I feel for you so very much, for many a decision can feel torturous when depression is a factor. I believe much in life comes down to management, as management is often what dictates the outcome of a situation.
Sounds like your parents or perhaps just your father may not have managed their/his separation as well as they/he could have, for your sake (if you are left with painful memories). This doesn't mean you can't manage your own separation in constructive ways which support your son. Perhaps some research could make a difference, if you do decide to separate. Such research could involve
- How to best help your son (mentally) through such a challenging transition in life. Helping him form a new and healthy sense of identity, in relation to what's going on in his life, is not an impossible task. As Ebsmeads mentions, kids are resilient (more so when they are receiving the best guidance and support)
- How to best support his mother through such a challenging transition. I'm not just talking about financial support, such as child support payments, I'm also talking about mentally supporting her in becoming independent from you. Of course, this angle best works when the split is an amicable one
Navigating an amicable split will require some skill development on the part of both parents as well as the child/children.

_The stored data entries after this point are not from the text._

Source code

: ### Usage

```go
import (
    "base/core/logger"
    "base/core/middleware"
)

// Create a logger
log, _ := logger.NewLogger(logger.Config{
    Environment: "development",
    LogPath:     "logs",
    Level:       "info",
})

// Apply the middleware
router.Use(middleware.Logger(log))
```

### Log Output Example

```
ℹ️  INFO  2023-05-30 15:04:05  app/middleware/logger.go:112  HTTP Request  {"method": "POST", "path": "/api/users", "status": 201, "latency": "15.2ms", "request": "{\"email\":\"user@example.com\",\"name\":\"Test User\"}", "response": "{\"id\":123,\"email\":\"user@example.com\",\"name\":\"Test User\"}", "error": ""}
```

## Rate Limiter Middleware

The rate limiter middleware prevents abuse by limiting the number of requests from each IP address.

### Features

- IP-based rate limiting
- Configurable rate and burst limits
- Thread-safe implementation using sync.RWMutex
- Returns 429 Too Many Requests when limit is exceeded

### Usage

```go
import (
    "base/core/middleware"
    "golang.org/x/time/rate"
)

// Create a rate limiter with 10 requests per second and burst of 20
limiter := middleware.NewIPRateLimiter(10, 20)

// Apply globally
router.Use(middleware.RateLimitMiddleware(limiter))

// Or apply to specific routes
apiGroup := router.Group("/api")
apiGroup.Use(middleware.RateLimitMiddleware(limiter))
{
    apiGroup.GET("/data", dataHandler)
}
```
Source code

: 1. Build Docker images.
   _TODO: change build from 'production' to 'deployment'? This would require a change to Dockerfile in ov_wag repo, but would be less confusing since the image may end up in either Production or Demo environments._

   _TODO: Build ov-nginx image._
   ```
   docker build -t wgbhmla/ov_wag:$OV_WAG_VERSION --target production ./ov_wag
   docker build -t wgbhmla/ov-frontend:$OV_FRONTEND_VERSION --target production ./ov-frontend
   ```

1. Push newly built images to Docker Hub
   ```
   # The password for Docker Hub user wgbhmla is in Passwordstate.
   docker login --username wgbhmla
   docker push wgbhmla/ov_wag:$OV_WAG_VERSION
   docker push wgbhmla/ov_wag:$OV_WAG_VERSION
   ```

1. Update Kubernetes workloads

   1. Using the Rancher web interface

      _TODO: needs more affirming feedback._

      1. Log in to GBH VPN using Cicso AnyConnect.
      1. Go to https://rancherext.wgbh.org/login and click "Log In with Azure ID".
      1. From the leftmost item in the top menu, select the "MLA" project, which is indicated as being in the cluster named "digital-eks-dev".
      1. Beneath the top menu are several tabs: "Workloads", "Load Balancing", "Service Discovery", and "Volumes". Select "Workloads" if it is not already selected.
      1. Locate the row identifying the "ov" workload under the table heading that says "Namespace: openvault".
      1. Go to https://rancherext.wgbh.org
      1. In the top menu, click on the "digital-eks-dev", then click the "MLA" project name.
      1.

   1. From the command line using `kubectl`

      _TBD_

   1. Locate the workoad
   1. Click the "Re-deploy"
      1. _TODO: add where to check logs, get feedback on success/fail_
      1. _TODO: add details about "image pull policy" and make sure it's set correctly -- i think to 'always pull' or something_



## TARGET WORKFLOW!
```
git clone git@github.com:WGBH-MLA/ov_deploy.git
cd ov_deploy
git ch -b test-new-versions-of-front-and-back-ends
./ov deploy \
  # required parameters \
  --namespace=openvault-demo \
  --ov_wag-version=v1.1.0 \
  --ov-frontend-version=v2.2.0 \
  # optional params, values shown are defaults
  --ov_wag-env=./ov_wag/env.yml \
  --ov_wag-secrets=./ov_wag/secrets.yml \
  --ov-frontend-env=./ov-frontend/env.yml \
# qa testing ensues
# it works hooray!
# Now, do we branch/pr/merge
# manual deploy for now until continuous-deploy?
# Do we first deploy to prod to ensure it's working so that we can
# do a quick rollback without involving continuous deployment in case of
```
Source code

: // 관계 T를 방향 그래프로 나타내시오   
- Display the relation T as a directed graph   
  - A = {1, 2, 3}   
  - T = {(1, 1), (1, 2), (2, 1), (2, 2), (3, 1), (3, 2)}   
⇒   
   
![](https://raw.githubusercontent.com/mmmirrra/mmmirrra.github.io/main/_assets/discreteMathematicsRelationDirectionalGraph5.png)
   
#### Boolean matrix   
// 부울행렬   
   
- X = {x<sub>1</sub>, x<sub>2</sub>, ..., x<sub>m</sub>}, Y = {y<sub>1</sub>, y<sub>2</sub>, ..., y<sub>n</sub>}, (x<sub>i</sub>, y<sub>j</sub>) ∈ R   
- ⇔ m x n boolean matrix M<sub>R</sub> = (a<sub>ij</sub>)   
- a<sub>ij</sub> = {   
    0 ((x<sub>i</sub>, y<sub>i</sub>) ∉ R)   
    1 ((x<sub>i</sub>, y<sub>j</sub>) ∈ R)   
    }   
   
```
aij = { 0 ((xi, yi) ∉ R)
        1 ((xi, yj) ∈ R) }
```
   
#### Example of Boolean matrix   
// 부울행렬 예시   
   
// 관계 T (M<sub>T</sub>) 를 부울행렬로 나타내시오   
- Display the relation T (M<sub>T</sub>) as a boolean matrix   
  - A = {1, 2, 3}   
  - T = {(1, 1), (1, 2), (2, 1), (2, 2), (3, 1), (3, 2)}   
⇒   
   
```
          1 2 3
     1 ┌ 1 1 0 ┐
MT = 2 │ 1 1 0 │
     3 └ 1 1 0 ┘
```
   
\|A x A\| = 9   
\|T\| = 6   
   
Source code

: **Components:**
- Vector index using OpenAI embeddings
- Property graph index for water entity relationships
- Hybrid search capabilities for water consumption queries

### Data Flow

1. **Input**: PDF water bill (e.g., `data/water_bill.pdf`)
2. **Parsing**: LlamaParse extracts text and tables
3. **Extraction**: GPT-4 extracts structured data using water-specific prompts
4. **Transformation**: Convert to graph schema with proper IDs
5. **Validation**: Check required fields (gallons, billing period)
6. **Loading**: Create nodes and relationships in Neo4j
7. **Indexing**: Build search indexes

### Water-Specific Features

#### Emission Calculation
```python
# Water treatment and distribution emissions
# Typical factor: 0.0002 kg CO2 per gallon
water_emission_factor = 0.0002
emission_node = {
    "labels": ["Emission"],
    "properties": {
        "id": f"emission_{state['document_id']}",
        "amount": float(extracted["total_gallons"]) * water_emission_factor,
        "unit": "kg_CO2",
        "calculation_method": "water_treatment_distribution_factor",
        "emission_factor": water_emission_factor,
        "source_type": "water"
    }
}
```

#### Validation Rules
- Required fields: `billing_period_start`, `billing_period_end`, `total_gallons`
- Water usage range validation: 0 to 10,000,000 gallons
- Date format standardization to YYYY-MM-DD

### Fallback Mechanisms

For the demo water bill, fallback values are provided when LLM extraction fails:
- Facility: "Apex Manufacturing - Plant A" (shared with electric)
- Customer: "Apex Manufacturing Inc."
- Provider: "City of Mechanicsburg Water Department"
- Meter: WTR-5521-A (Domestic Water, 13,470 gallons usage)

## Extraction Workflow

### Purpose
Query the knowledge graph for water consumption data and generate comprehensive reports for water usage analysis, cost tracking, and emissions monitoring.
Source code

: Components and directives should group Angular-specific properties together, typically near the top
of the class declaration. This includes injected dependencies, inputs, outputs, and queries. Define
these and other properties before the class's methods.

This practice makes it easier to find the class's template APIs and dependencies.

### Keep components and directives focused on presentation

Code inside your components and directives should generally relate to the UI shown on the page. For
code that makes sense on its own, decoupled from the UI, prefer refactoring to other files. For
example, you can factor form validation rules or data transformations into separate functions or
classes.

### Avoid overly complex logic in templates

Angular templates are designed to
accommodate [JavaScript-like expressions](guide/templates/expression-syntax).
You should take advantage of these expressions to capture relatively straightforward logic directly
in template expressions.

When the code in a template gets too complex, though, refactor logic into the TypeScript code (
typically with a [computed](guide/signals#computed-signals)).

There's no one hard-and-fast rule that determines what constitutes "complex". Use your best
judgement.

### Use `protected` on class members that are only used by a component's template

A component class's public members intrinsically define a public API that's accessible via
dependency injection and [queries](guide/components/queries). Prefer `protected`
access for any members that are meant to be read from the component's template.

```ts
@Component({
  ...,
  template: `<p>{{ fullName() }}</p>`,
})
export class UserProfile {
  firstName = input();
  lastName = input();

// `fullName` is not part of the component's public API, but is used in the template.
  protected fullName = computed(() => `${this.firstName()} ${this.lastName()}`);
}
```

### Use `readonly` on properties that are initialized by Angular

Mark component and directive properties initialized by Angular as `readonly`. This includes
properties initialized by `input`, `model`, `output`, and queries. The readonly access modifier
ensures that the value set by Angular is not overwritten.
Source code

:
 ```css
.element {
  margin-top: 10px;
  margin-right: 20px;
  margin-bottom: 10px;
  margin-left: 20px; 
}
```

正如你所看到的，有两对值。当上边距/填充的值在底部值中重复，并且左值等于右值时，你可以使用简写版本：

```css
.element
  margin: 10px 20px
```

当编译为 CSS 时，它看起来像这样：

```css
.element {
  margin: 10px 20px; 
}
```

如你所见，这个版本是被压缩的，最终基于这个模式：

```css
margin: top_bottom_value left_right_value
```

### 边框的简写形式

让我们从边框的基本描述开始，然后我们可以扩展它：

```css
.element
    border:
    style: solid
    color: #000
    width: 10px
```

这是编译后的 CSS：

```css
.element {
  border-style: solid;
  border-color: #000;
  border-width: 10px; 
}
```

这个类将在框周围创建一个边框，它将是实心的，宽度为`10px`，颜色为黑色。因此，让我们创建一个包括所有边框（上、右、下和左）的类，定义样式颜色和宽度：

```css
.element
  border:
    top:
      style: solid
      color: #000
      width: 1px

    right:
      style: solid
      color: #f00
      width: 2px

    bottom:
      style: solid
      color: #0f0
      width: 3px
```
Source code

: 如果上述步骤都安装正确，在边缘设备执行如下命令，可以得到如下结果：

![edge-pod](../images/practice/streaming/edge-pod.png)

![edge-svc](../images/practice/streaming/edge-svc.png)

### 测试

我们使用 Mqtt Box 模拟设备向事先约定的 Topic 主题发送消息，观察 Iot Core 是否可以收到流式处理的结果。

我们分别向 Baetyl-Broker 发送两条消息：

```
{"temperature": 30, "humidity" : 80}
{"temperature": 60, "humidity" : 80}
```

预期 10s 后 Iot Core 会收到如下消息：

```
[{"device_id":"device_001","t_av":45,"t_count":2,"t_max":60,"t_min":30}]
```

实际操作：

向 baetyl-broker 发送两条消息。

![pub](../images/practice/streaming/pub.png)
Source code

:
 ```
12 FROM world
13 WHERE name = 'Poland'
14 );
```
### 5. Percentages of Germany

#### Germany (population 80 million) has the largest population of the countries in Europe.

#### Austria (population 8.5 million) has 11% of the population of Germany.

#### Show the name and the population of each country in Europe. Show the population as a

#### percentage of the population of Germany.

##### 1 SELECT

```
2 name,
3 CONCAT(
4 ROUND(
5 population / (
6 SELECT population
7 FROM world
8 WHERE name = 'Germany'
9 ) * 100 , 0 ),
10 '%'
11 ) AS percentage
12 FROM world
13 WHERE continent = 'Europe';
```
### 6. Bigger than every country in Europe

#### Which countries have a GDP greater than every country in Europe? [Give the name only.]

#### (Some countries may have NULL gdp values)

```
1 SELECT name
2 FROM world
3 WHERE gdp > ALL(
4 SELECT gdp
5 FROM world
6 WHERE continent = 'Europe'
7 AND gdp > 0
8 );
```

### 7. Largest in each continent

In regard to management, I'm left wondering about your depression. My own depression lasted about 15 years and I'll be the first to admit that I managed it poorly for a number of those years. Alcohol was my toxic 'go to' fix when I wasn't taking a med that worked or seeing an effective therapist. After having my 2nd child, my depression ended due to the supportive guidance and a life changing epiphany within post natal depression group therapy, of all things. Managing with the best support can impact not only our self but also the relationships we share with those around us, especially partners. Unless you and your partner are just not suited to each other, staying may involve you having to find new constructive ways of managing the depression. How we relate to our self definitely impacts how we relate to the folk around us.
I believe, at the end of the day, it is more constructive for us to ask not 'What am I going to do?' but 'What am I going to manage (and how)?' Having a plan is key and the most important part of any plan is flexibility; this way, we avoid becoming control freaks who end up being too hard on our self.